**Dataset entries**
◇ ◇ ◇ ◇
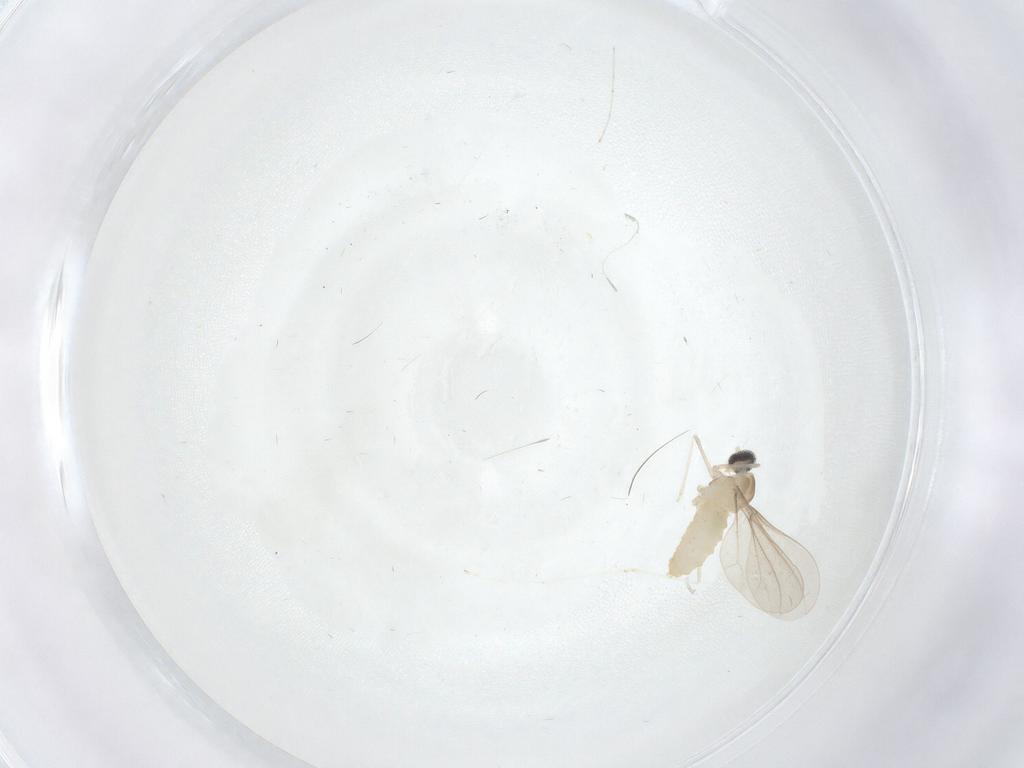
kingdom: Animalia
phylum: Arthropoda
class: Insecta
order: Diptera
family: Cecidomyiidae
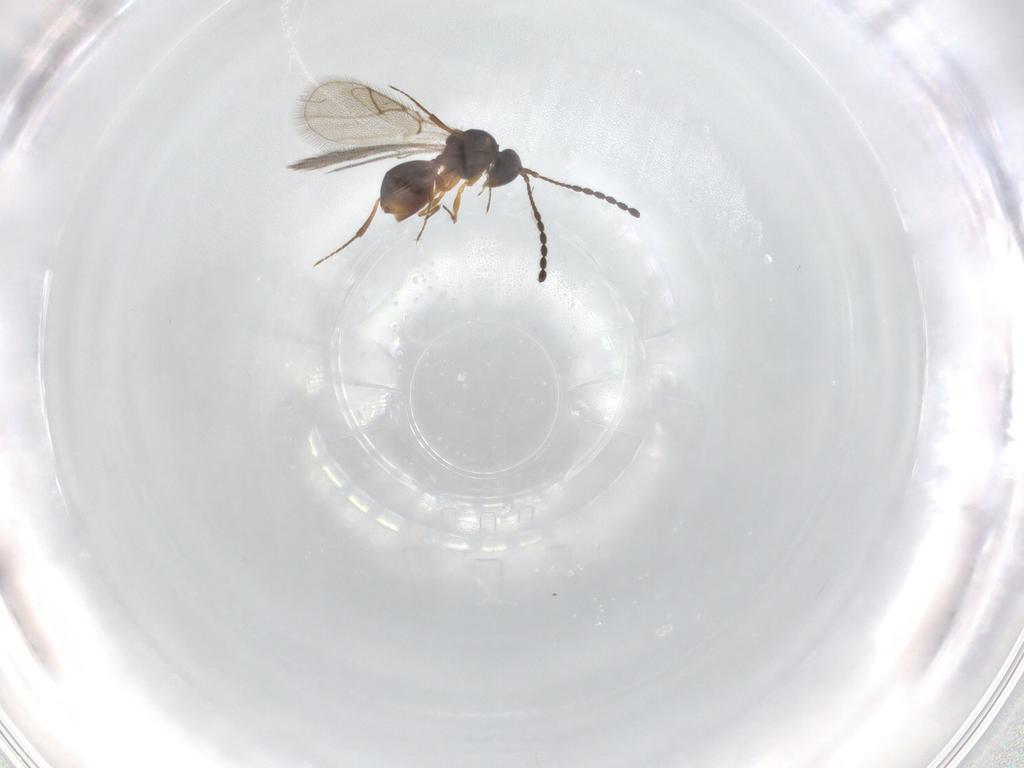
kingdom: Animalia
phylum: Arthropoda
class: Insecta
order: Hymenoptera
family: Figitidae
◇ ◇ ◇ ◇
**Problem statement**
Copy out every text line from the entries above without changing anything, and leave out the pictures.

**Full output**
kingdom: Animalia
phylum: Arthropoda
class: Insecta
order: Diptera
family: Cecidomyiidae
kingdom: Animalia
phylum: Arthropoda
class: Insecta
order: Hymenoptera
family: Figitidae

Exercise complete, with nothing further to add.